--- START ---

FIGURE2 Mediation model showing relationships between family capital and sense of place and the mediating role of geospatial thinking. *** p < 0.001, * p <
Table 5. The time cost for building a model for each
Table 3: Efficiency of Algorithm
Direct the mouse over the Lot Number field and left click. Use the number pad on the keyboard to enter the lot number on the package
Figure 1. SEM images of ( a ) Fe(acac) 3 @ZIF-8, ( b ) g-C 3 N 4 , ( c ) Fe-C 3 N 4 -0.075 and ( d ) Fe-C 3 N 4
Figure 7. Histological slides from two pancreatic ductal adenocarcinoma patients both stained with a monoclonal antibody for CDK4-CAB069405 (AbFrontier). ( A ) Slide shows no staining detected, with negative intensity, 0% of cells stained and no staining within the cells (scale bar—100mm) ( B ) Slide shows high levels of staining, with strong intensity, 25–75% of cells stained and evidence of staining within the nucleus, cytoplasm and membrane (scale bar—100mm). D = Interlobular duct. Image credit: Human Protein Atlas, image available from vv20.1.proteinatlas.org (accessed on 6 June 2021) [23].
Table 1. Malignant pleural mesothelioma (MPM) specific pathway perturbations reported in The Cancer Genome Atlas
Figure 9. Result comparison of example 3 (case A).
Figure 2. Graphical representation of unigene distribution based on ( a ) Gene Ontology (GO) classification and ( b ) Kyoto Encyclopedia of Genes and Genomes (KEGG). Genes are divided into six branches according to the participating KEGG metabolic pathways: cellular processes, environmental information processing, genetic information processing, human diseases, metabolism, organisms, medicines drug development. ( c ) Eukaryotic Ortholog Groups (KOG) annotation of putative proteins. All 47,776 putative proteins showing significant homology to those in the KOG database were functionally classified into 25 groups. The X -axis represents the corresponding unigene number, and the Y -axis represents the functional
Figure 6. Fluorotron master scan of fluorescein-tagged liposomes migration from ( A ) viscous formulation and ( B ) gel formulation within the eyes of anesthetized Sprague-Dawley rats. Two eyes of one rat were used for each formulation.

--- END ---

> [Work order] When you answer, output each line of the data exactly as given, from its first line up to and including the one with "Figure 9. Result".

> [Written answer]
FIGURE2 Mediation model showing relationships between family capital and sense of place and the mediating role of geospatial thinking. *** p < 0.001, * p <
Table 5. The time cost for building a model for each
Table 3: Efficiency of Algorithm
Direct the mouse over the Lot Number field and left click. Use the number pad on the keyboard to enter the lot number on the package
Figure 1. SEM images of ( a ) Fe(acac) 3 @ZIF-8, ( b ) g-C 3 N 4 , ( c ) Fe-C 3 N 4 -0.075 and ( d ) Fe-C 3 N 4
Figure 7. Histological slides from two pancreatic ductal adenocarcinoma patients both stained with a monoclonal antibody for CDK4-CAB069405 (AbFrontier). ( A ) Slide shows no staining detected, with negative intensity, 0% of cells stained and no staining within the cells (scale bar—100mm) ( B ) Slide shows high levels of staining, with strong intensity, 25–75% of cells stained and evidence of staining within the nucleus, cytoplasm and membrane (scale bar—100mm). D = Interlobular duct. Image credit: Human Protein Atlas, image available from vv20.1.proteinatlas.org (accessed on 6 June 2021) [23].
Table 1. Malignant pleural mesothelioma (MPM) specific pathway perturbations reported in The Cancer Genome Atlas
Figure 9. Result comparison of example 3 (case A).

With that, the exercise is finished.